Sector-wise, it’s clear that the media and gaming industries will be the ones hit the hardest, although DTC brands will probably also suffer to a relevant degree (due to a tougher and less precise targeting). Likewise, the Travel industry and EdTech solutions will also presumably suffer from this “new normal”.

Finally, we think that B2B businesses, especially those whose sales rely mainly on inbound strategies, will also be affected, to a certain extent.

What to do, then, if you are a start-up or a company operating in the digital space, especially in one of the mentioned sectors?

I’m afraid we do not have a silver bullet or magic recipe (yet), besides suggesting to be cautious with mobile marketing spend (on iOS), if not even to cut substantially (for the time being) marketing budgets on iOS apps, giving preference to those channels and strategies that are still unaffected by the post-IDFA policy.

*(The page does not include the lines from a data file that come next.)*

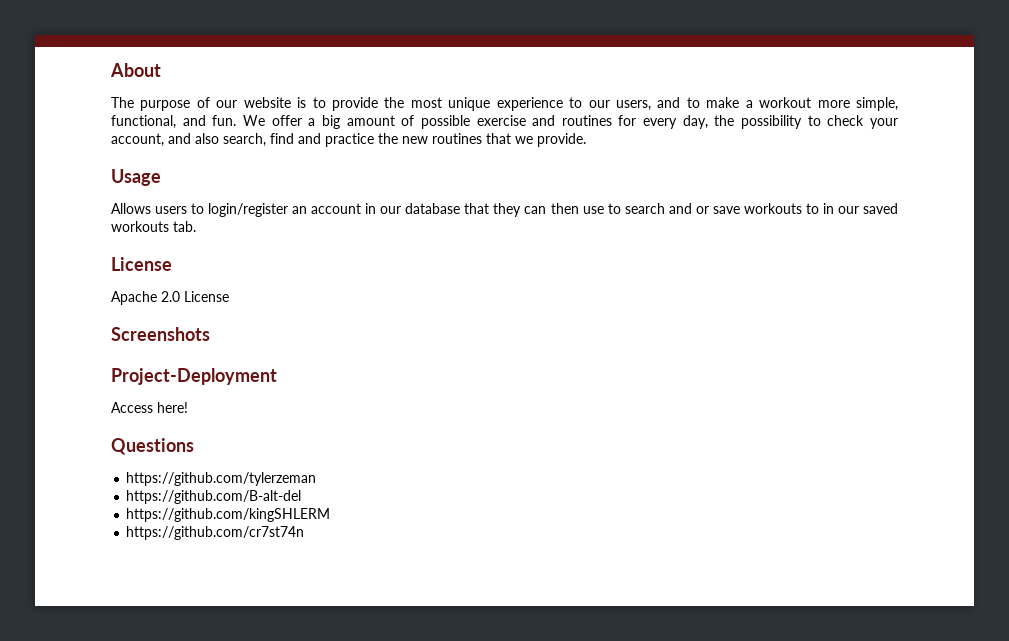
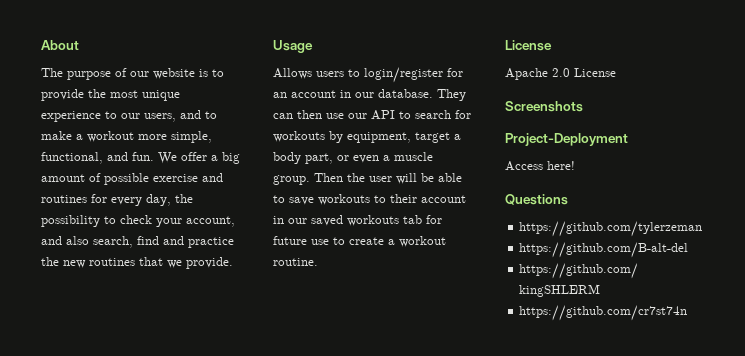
(289, 210) none -> [447,68,463,77] for
[405,203,709,217] database that they can then use to search and or -> [378,89,466,101] [273,110,471,120] [273,131,461,143] [273,152,433,164] [273,173,462,185] [273,195,285,203] database. They can then use our API to search for workouts by equipment, target a body part, or even a muscle group. Then the user will be able to
(819, 208) none -> [390,194,466,203] their account
[173,221,196,232] tab. -> [403,215,442,224] [273,236,446,247] [273,258,318,266] tab for future use to create a workout routine.

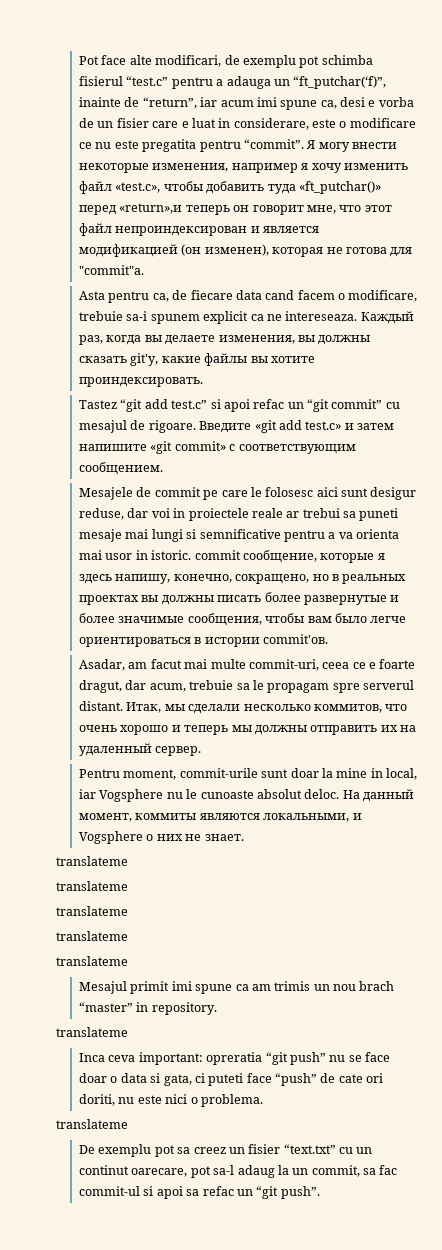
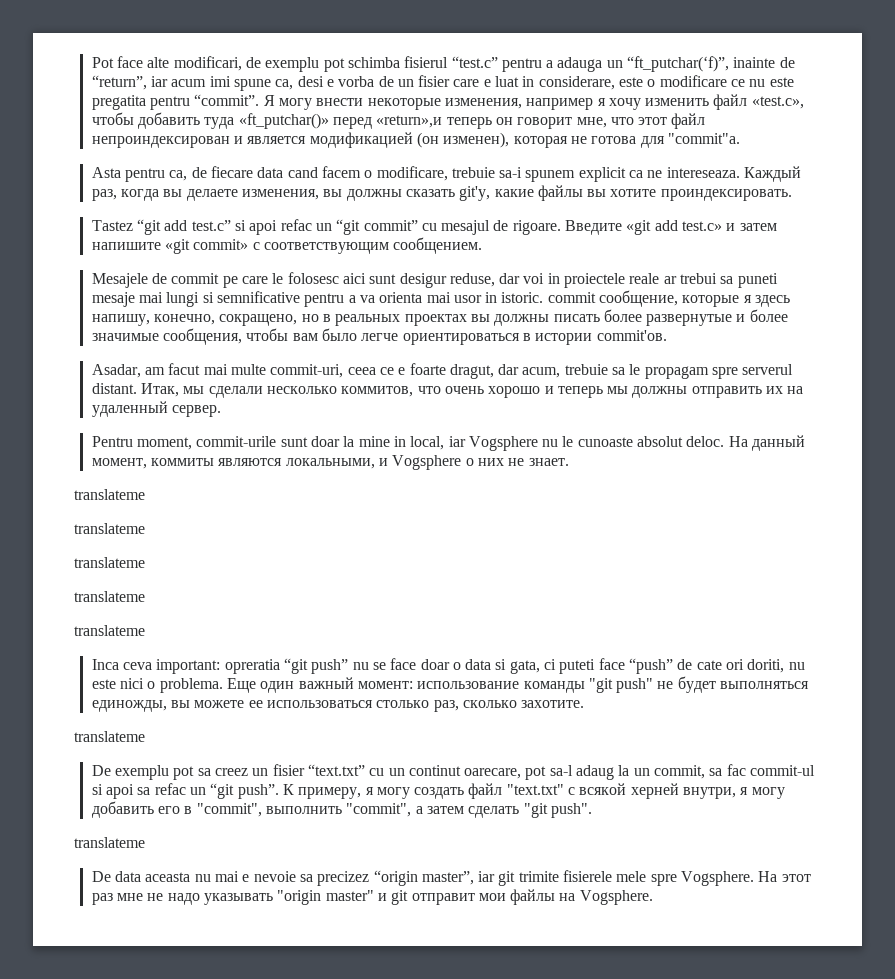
[79,981,395,994] [79,1002,217,1015] [56,1027,128,1037] // Mesajul primit imi spune ca am trimis un nou brach “master” in repository. // translateme -> (145, 630) none
(263, 1100) none -> [226,676,810,693] [91,700,585,712] Еще один важный момент: использование команды "git push" не будет выполняться единожды, вы можете ее использоваться столько раз, сколько захотите.
(320, 1192) none -> [282,783,785,799] [91,801,592,818] [74,837,145,848] [91,870,811,886] [91,889,653,905] К примеру, я могу создать файл "text.txt" с всякой херней внутри, я могу добавить его в "commit", выполнить "commit", а затем сделать "git push". // translateme // De data aceasta nu mai e nevoie sa precizez “origin master”, iar git trimite fisierele mele spre Vogsphere. На этот раз мне не надо указывать "origin master" и git отправит мои файлы на Vogsphere.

However, what we are especially excited (and sure) about is that new marketing strategies and solutions will appear in the mid-term, in order to compensate the possible inefficiencies arising out of the post-IDFA era. 

In particular, we think there are three trends which will develop in the mid-term:

  1. Companies will need to get better at delivering messages to their users, increasing the creativity of their ads so that they work better;
  2. Companies will need to find (or rather, create from scratch) additional acquisition channels which will decrease their dependency on mobile users’ tracking and, possibly, on paid channels;
  3. Companies will need to increasingly invest in strategies which will increase retention of existing customers.

For certain categories (e.g. gaming apps), adapting to this “new normal” won’t be an easy task. However, we think that this is a window of opportunity for companies to engineer new ways and channels for acquiring new clients, as well as to develop products which somehow create more stickiness (definitely, not an easy task).

To a certain extent, after the explosion of ads for mobile apps (strongly related to the rise of social networks) over the last 10-15 years, companies find themselves in a situation where they cannot just open the “cash-tap” in order to acquire clients on the “classic” digital channels, as they were used to up to recent times.

Quite frankly, even before the appearance of Apple’s new privacy policy, it was quite clear that ordinary digital channels such as Facebook, Instagram and the like was no longer sustainable, nor did it represent a competitive edge of a company any longer.

We actually think that not all bad comes to harm, and that the post-IDFA policy is a very good opportunity for the status quo of marketing to be challenged, and for companies to build innovative unfair competitive advantages, on the acquisition side.

Excited to see what new business models and solutions we are going to see next in order to get around those issues!